O encontro da crise econômica internacional com a crise da democracia liberal produziu um aumento gigantesco da desigualdade e da instabilidade, impondo, portanto, um sentido inverso ao da experiência histórica original da democracia grega. Nosso planeta caminha para uma distopia em que pactos entre ricos e pobres são inviabilizados pelos primeiros, ávidos por fortalecer seus privilégios, resultando em uma explosão de todos os tipos de violência e que sempre afetam as e os mais vulneráveis.

O primeiro paradoxo consiste justamente no uso da institucionalidade democrática para aprofundar a desigualdade, a instabilidade e a violência. No Brasil, essas crises se manifestam em três dimensões, quais sejam, o golpe de 2016; o desemprego/desigualdade; e o problema da segurança. É na elaboração de respostas para esses três eixos temáticos que a cisão esquerda e direita vai se constituir e com a última em franca e crescente ofensiva, o que apenas reforça os paradoxos e também as crises.

 

Esquerda e direita no Brasil em crise

 

            O pleito de 2018 consolida uma tendência de afirmação política da direita que se iniciou em 2010 (debate sobre o aborto) e que em 2014 se apresentou com mais força, ampliando seu espaço, não só na candidatura do PSDB, mas também no fato – com frequência subestimado – de que pela primeira vez tivemos um candidato a presidente evangélico. A direita formula uma resposta abrangente para as crises articulando as ideias de ordem, família e mérito, materializadas na imagem do “cidadão de bem”, arquétipo de um modelo de sociedade estável, cujo antagonista é imagem do “vagabundo”.

:: Entradas disponíveis ::
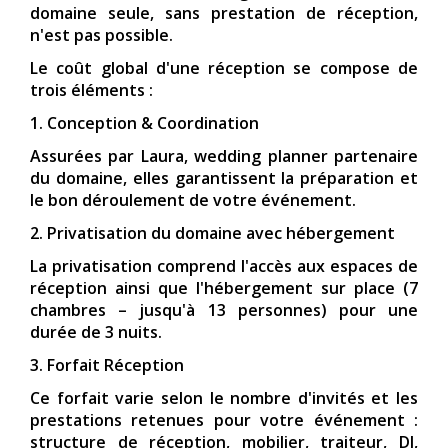
domaine seule, sans prestation de réception,
n'est pas possible.
Le coût global d'une réception se compose de
trois éléments :
1. Conception & Coordination
Assurées par Laura, wedding planner partenaire
du domaine, elles garantissent la préparation et
le bon déroulement de votre événement.
2. Privatisation du domaine avec hébergement
La privatisation comprend l'accès aux espaces de
réception ainsi que l'hébergement sur place (7
chambres – jusqu'à 13 personnes) pour une
durée de 3 nuits.
3. Forfait Réception
Ce forfait varie selon le nombre d'invités et les
prestations retenues pour votre événement :
structure de réception, mobilier, traiteur, DJ,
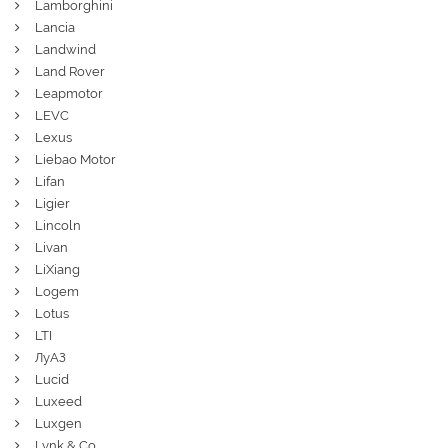
Lamborghini
Lancia
Landwind
Land Rover
Leapmotor
LEVC
Lexus
Liebao Motor
Lifan
Ligier
Lincoln
Livan
LiXiang
Logem
Lotus
LTI
ЛуАЗ
Lucid
Luxeed
Luxgen
Lynk & Co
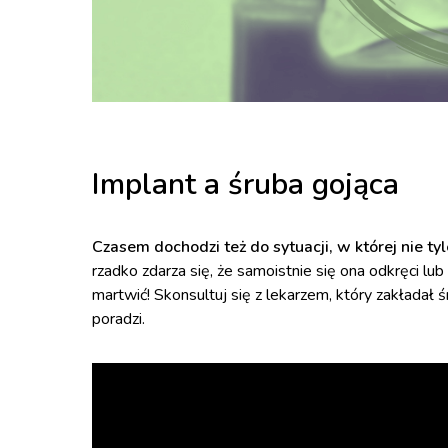
Implant a śruba gojąca
Czasem dochodzi też do sytuacji, w której nie ty
rzadko zdarza się, że samoistnie się ona odkręci lub
martwić! Skonsultuj się z lekarzem, który zakładał 
poradzi.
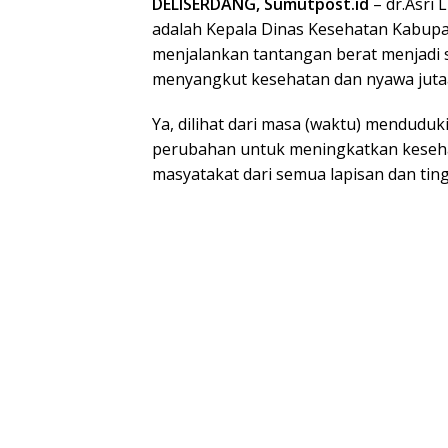
DELISERDANG, Sumutpost.id
– dr.Asri
adalah Kepala Dinas Kesehatan Kabupat
menjalankan tantangan berat menjadi 
menyangkut kesehatan dan nyawa juta
Ya, dilihat dari masa (waktu) menduduki
perubahan untuk meningkatkan kesehat
masyatakat dari semua lapisan dan tin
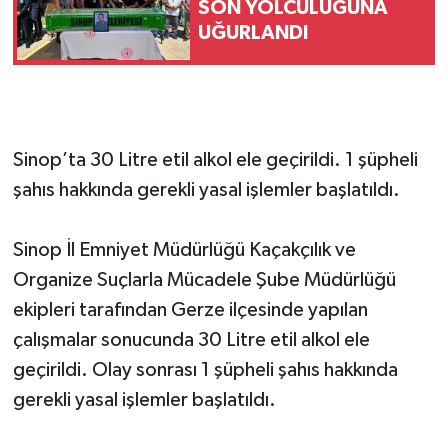
SON YOLCULUĞUNA
UĞURLANDI
Sinop’ta 3️0 Litre etil alkol ele geçirildi. 1 şüpheli
şahıs hakkında gerekli yasal işlemler başlatıldı.
Sinop İl Emniyet Müdürlüğü Kaçakçılık ve
Organize Suçlarla Mücadele Şube Müdürlüğü
ekipleri tarafından Gerze ilçesinde yapılan
çalışmalar sonucunda 3️0 Litre etil alkol ele
geçirildi. Olay sonrası 1 şüpheli şahıs hakkında
gerekli yasal işlemler başlatıldı.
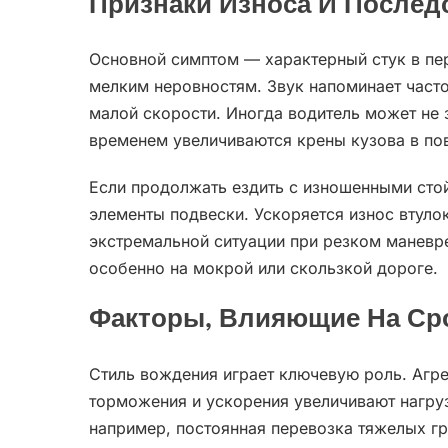
Признаки Износа И После
Основной симптом — характерный стук в пер
мелким неровностям. Звук напоминает часто
малой скорости. Иногда водитель может не 
временем увеличиваются крены кузова в по
Если продолжать ездить с изношенными стой
элементы подвески. Ускоряется износ втулок
экстремальной ситуации при резком маневр
особенно на мокрой или скользкой дороге.
Факторы, Влияющие На Ср
Стиль вождения играет ключевую роль. Агр
торможения и ускорения увеличивают нагру
например, постоянная перевозка тяжелых г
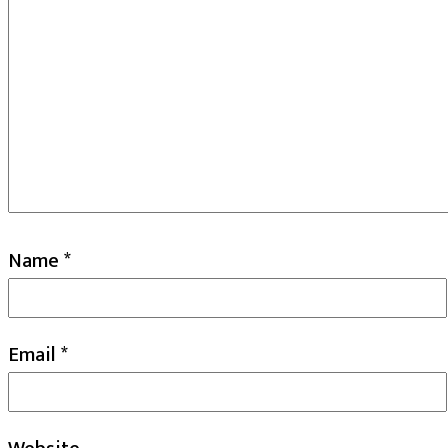
Name
*
Email
*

:: Atividades propostas ::
**1.** De acordo com o texto, em que ano começou a tendência de afirmação política da direita e qual debate a marcou?
**2.** Reproduza sem alterações todas as linhas das entradas, desde a que contém "Признаки Износа И После" até o fim das entradas, incluindo ambas as extremidades. Deixe de fora as imagens.
O texto e as entradas provêm de fontes diferentes.

:: Respostas por atividade ::
**1.** Em 2010, com o debate sobre o aborto.

**2.**
Признаки Износа И После
Основной симптом — характерный стук в пер
мелким неровностям. Звук напоминает часто
малой скорости. Иногда водитель может не 
временем увеличиваются крены кузова в по
Если продолжать ездить с изношенными стой
элементы подвески. Ускоряется износ втулок
экстремальной ситуации при резком маневр
особенно на мокрой или скользкой дороге.
Факторы, Влияющие На Ср
Стиль вождения играет ключевую роль. Агр
торможения и ускорения увеличивают нагру
например, постоянная перевозка тяжелых г
Name
*
Email
*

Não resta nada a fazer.